Das Schlimmste an dem, was folgt, sagt Darline, sei der Geruch. Ihre Oma lebt seit einer Krebserkrankung mit einem künstlichen Darmausgang. Aus ihrem Bauch ragt ein kleines, rotes Stück Darm, ihr Stuhl sollte sich in einem daran befestigten Beutel sammeln. Allerdings ist der Ausgang manchmal undicht. Immer wieder reißen Schläuche ab. Während ihre Großmutter noch schläft, sickert der Inhalt in Leintuch und Decke.

Darline zieht dann die Bettwäsche ab, duscht ihre Großmutter und klebt einen neuen Beutel an ihren faltigen Bauch. Manchmal ist der Geruch so stark, dass sie sich übergeben muss. ›Ich mach das so heimlich wie möglich, damit sich meine Oma nicht schämt‹, sagt Darline, ›sie kann ja nichts dafür, dass sie Hilfe braucht‹. 

Wenn sich Darline wieder gefasst hat, streicht sie als nächstes für ihren Urgroßvater Marmelade auf eine Scheibe Brot und kocht Kaffee.
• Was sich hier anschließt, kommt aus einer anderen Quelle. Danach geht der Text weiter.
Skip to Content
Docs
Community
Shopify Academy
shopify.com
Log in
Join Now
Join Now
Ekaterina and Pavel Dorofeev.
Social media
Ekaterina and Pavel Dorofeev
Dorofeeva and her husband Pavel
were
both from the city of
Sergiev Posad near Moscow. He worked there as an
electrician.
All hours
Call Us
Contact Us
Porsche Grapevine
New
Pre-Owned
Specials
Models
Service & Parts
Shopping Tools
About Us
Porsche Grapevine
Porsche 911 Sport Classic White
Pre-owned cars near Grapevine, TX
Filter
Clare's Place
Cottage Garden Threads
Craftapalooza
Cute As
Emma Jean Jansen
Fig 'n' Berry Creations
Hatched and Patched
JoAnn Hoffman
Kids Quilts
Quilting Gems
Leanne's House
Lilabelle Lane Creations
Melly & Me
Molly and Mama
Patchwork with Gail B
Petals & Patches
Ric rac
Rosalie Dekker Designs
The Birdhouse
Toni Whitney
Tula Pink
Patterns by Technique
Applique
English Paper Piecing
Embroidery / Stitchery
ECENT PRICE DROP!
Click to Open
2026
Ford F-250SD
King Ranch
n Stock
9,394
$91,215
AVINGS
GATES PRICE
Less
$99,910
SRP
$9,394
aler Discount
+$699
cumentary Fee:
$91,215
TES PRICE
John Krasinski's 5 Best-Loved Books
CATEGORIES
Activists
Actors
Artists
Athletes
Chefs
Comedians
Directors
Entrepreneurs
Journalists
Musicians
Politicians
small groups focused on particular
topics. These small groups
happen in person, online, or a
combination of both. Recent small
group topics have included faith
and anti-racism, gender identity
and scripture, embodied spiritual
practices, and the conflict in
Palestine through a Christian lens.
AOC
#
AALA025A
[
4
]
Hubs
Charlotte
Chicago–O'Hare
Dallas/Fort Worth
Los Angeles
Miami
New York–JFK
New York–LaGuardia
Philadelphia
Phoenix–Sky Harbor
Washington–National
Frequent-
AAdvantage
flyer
Auch er wohnt hier im Reihenhaus. Eine Zeit lang teilten sich die beiden sogar ein Bett, damit er nicht alleine schlafen muss. Nach dem Frühstück bringt sie ihm seine Tabletten: Thrombo ASS zur Blutverdünnung, Atorvastatin, um seinen Cholesterinspiegel zu senken, Escitalopram zur Beruhigung und Lasix, damit sein Körper Wasser lässt.